Quote the listing below in full and exactly as written, but omit every picture.

Dataset section:
= Beginning of Section =

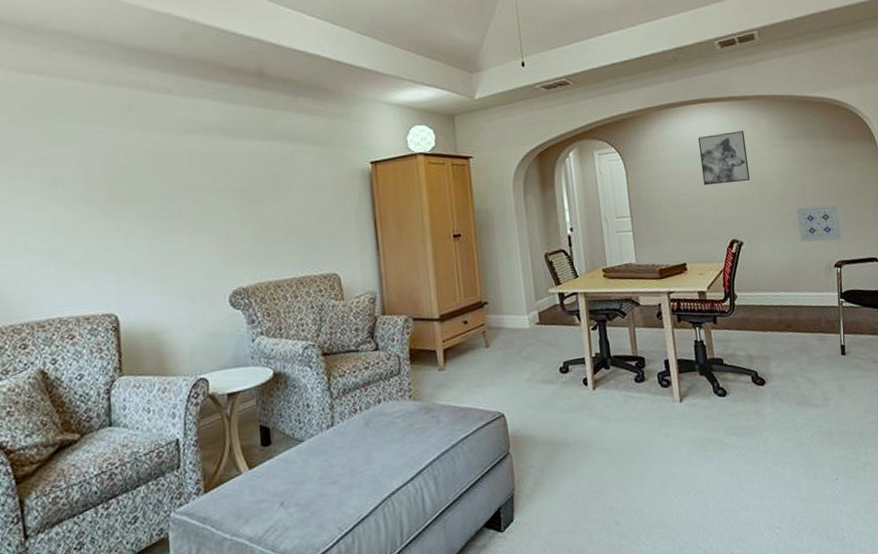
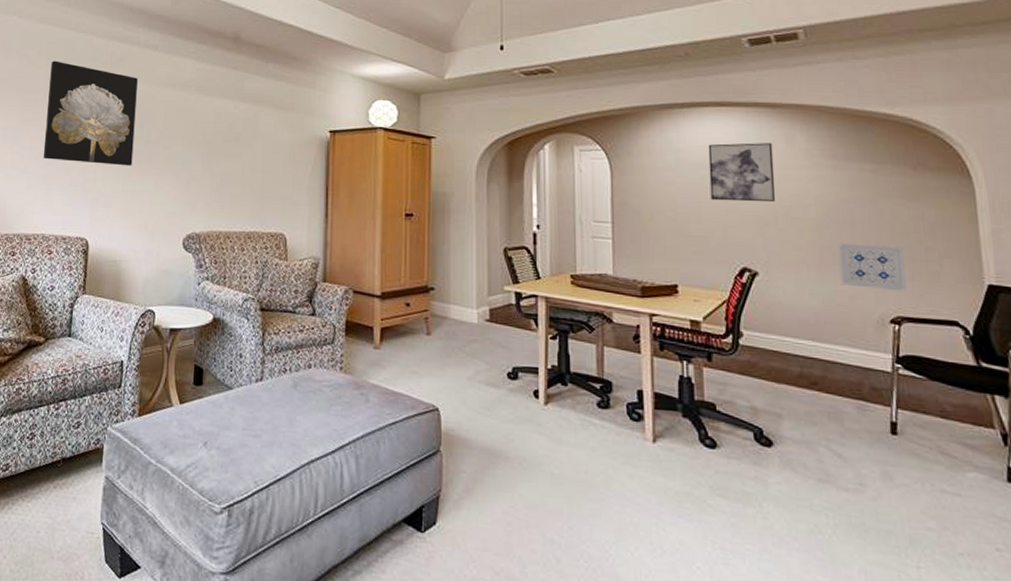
wall art: none [41,115,159,232] -> present [43,61,138,166]

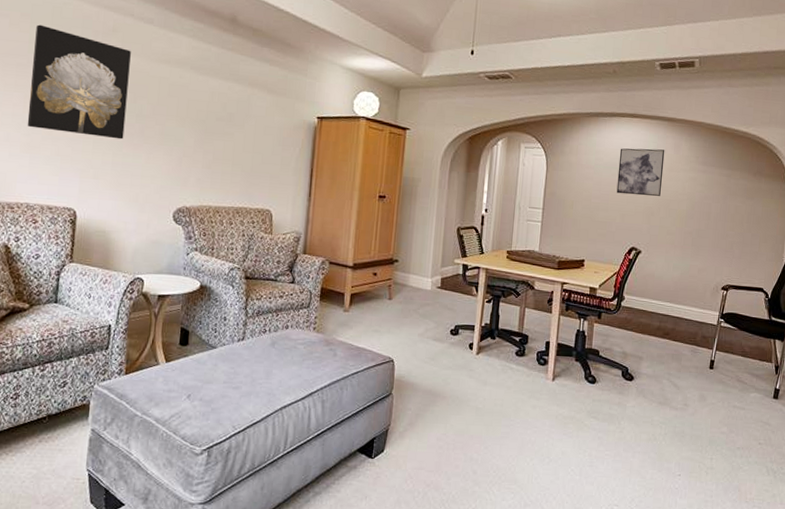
wall art: present [838,242,906,292] -> none [694,229,739,267]

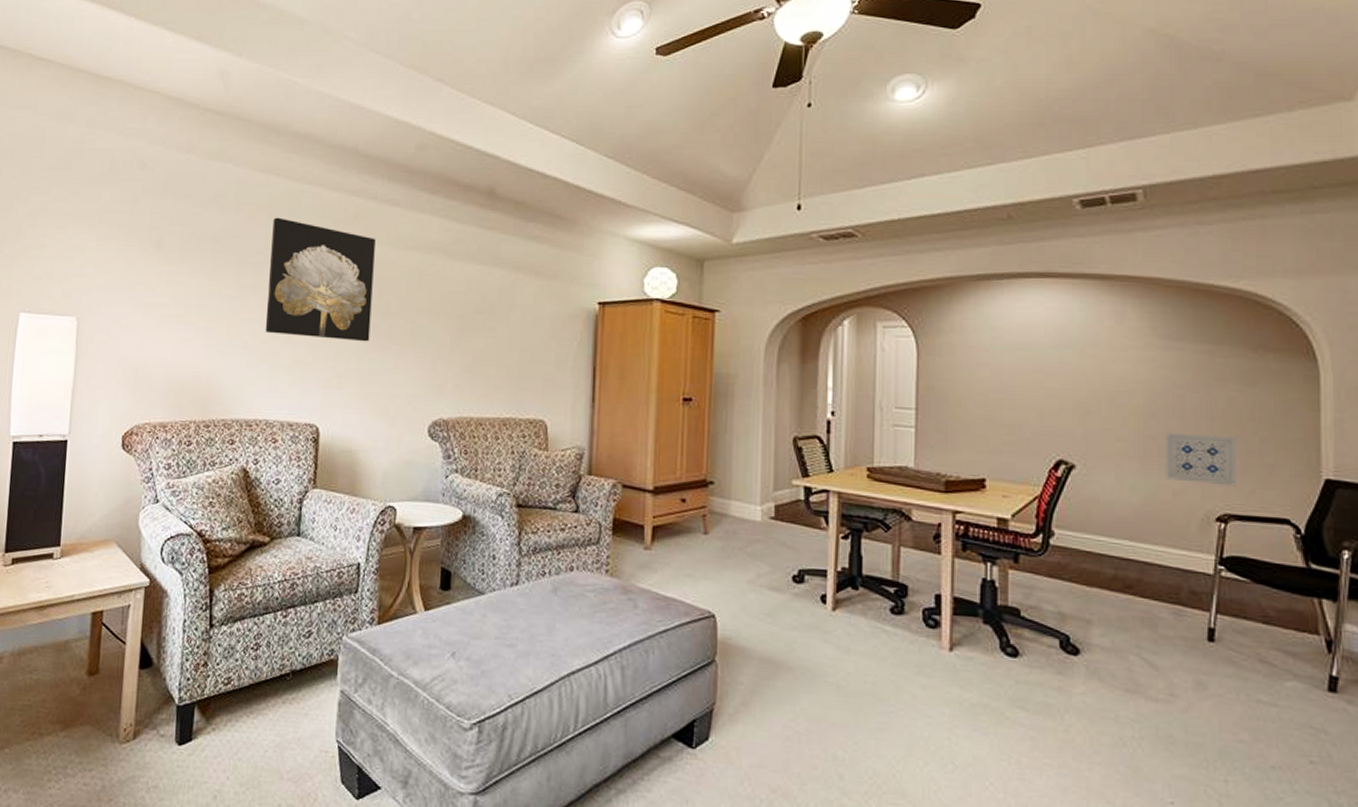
wall art: present [616,148,665,197] -> none [1027,319,1100,387]
wall art: none [694,229,739,267] -> present [1164,432,1237,487]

= End of Section =

Result of the exercise:
wall art: none [41,115,159,232] -> present [43,61,138,166]

wall art: present [838,242,906,292] -> none [694,229,739,267]

wall art: present [616,148,665,197] -> none [1027,319,1100,387]
wall art: none [694,229,739,267] -> present [1164,432,1237,487]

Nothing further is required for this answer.